Reform's slogan is 'Let's Make Britain Great' - suggesting parallels to Donald Trump's policies. On its website, the party calls for reform in the way Britain is run, saying: "We need to do Brexit properly and save the Union by protecting Northern Ireland. We must grow our way out of the crisis, we cannot tax our way out of it.

"We must stand up for our core democratic values, our civil liberties, our right to free speech. Let’s celebrate our pride in being British: our amazing culture, our unbreakable communities, our incredible heritage. Let’s stop all the woke nonsense that is holding us back."

It also has a hard line on immigration, saying: "Let’s have a proper immigration policy that works for our country and protects our borders. This means net zero immigration so we can train and support our own people. It means zero illegal immigration. Together, let’s make great things happen."

How much of a threat is Reform UK to the Conservatives?

Given immigration is one of the biggest challenges facing Rishi Sunak – from within his own party too – Reform UK could be a realistic threat to the prime minister and the Tories.

Recent voting intention polling from YouGov shows Labour leading with 47 points, the Tories with 20 points and Reform polling not far short of the Conservatives with 13 points. Given that the same data taken in the middle of March last year saw Reform with six points and the Tories with 27 points, Conservatives are right to be concerned about where their support is going.

Reform is gathering support, while the Conservatives are losing it.
Reform is gathering support, while the Conservatives are losing it.

According to some commentators, Tory voters are switching to Reform UK amid concerns that the party has broken its promises around immigration. Luke Tryl, director of More in Common, which describes itself as a "thought leader, a strategy and communications consultancy and an incubator", told the Telegraph that Reform UK was benefiting from new support made up of 'red wall' (or former Labour) voters who delivered Boris Johnson’s landslide in 2019.

He told the newspaper that those voters' reasons for switching included feeling that the Conservatives had “broken promises" on immigration. "There’s a feeling that the Conservative Party have talked a good game but haven’t done anything about it, and that frustration is what you’re now seeing driving some Tory 2019 voters into the arms of Reform,” he said.

ROME, ITALY - DECEMBER 16: British Prime Minster Rishi Sunak attends Atreju 2023, conservative political festival, on December 16, 2023 in Rome, Italy.

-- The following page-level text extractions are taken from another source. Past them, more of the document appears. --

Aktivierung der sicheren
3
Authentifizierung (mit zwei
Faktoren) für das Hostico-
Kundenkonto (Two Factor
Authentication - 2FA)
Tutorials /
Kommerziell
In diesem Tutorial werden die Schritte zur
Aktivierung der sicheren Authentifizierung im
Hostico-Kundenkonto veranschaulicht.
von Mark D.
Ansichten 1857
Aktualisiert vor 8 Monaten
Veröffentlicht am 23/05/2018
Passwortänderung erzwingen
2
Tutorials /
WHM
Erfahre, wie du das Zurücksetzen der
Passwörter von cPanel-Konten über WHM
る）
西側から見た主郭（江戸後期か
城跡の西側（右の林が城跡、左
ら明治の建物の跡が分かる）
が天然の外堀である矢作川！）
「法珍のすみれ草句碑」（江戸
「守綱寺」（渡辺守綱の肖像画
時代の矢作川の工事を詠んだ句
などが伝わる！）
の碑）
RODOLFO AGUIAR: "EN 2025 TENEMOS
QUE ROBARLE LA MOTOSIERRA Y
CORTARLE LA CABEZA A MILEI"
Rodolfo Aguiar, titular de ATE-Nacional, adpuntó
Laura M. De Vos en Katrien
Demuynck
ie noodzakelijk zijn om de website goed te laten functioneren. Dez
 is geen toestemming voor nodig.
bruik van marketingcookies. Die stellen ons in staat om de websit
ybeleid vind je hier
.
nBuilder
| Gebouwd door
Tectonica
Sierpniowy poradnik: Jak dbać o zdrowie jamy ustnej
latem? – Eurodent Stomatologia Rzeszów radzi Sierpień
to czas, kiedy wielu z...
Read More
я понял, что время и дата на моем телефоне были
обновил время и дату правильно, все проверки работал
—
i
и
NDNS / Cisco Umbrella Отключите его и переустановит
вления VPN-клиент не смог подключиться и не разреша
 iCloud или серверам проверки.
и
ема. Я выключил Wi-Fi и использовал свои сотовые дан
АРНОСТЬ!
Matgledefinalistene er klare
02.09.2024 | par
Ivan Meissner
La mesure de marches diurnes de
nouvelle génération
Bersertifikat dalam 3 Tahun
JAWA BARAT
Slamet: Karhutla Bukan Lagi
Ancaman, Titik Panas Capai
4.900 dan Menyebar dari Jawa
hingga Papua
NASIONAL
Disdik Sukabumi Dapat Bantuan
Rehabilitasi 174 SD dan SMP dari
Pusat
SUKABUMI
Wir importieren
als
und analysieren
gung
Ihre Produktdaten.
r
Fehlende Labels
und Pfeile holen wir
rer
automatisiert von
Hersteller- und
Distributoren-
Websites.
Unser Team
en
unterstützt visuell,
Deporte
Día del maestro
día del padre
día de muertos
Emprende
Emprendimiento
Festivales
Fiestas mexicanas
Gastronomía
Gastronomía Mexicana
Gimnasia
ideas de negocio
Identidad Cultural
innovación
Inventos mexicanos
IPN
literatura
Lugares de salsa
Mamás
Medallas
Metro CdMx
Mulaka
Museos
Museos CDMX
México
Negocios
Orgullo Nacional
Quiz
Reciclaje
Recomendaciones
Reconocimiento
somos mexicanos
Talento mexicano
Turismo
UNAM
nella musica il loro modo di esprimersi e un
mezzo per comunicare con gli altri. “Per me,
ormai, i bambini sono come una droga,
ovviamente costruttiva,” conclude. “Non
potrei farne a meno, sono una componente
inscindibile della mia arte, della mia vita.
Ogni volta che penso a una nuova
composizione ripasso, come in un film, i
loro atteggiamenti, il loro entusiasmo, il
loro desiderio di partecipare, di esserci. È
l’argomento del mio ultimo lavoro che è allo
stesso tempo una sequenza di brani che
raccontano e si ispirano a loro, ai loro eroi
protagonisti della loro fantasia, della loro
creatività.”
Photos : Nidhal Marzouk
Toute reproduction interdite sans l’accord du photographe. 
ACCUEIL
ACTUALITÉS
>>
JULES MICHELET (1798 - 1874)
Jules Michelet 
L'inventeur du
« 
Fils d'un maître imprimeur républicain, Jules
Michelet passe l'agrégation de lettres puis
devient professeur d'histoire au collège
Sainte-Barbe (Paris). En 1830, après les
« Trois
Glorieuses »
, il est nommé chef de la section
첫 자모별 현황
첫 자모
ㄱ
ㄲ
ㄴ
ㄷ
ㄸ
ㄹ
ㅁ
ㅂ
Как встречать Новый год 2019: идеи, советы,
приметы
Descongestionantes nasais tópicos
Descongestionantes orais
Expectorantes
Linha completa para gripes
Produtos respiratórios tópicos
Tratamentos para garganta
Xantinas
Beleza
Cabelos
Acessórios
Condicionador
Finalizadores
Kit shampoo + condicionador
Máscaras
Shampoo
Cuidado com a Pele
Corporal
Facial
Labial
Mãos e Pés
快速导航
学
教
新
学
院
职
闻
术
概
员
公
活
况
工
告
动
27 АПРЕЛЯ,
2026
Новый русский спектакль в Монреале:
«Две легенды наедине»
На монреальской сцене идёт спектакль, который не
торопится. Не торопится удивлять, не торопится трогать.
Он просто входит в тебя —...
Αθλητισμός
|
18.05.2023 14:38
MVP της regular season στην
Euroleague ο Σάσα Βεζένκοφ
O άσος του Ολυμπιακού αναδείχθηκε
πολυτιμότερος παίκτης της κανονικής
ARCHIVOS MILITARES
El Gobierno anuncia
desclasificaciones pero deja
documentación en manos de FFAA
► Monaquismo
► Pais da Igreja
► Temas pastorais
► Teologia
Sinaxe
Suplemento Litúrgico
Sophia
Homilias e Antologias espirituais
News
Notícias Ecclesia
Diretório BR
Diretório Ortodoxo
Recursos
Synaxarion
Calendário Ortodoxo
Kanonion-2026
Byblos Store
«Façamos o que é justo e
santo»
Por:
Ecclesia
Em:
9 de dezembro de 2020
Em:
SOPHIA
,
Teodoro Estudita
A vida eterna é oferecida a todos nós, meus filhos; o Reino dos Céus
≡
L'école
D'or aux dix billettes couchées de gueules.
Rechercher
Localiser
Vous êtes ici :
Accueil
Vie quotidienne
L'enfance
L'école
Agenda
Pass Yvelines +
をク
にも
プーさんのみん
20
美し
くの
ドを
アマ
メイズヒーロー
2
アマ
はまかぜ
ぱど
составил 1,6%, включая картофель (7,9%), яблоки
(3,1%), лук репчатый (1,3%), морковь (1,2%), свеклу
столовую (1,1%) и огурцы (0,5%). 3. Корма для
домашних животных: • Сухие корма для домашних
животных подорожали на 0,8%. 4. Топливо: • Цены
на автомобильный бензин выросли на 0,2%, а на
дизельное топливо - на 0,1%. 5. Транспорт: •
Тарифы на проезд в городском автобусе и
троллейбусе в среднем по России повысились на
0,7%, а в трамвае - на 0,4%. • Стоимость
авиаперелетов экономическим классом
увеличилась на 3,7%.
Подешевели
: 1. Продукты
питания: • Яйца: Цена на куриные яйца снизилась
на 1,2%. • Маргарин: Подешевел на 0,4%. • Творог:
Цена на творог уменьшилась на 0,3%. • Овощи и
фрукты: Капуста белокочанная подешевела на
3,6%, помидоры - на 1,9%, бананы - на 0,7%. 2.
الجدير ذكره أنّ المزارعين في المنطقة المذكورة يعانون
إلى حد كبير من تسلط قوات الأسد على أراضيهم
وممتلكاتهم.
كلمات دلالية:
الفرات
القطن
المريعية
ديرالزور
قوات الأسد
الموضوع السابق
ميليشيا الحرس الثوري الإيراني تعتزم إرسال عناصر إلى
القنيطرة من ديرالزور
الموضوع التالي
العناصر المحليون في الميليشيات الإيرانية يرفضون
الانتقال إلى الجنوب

Italian Prime Minister Giorgia Meloni's right-wing political party organised a four-day political festival in the Italian capital. (Photo by Alessandra Benedetti - Corbis/Corbis via Getty Images)
According to voting intention data, Rishi Sunak's Conservatives are losing support. (Getty)

What has Anderson said about his decision to join the party?

At a press conference announcing his decision to defect to Reform UK, Anderson said he woukd not apologise for comments he previously made about London being taken over by Islamists, and repeatedly said "I was my country back".

At the press conference in Westminster, he told reporters: “I had 4,000 emails last week in my emails, I had a sack full of mail, not just from my constituency, from all round the country. And when my friends and my family, my staff are telling me to join the Reform Party, then I have to listen.”

The MP, who defected from Labour to the Tories in 2018, added "my country comes first". Asked about the possibility of a by-election, he said: “You’re talking about reckless, it would be pretty reckless for me to suggest a by-election when we could have a general election in May. There’s your answer.”

The former Tory party deputy chairman also said his parents had told him they would not vote for him if he remained a Conservative MP.

"My parents have been saying to me for weeks now, you cannot win, we can’t vote for you being in the Conservative Party. If my parents are saying that, what chance have I got?" he said.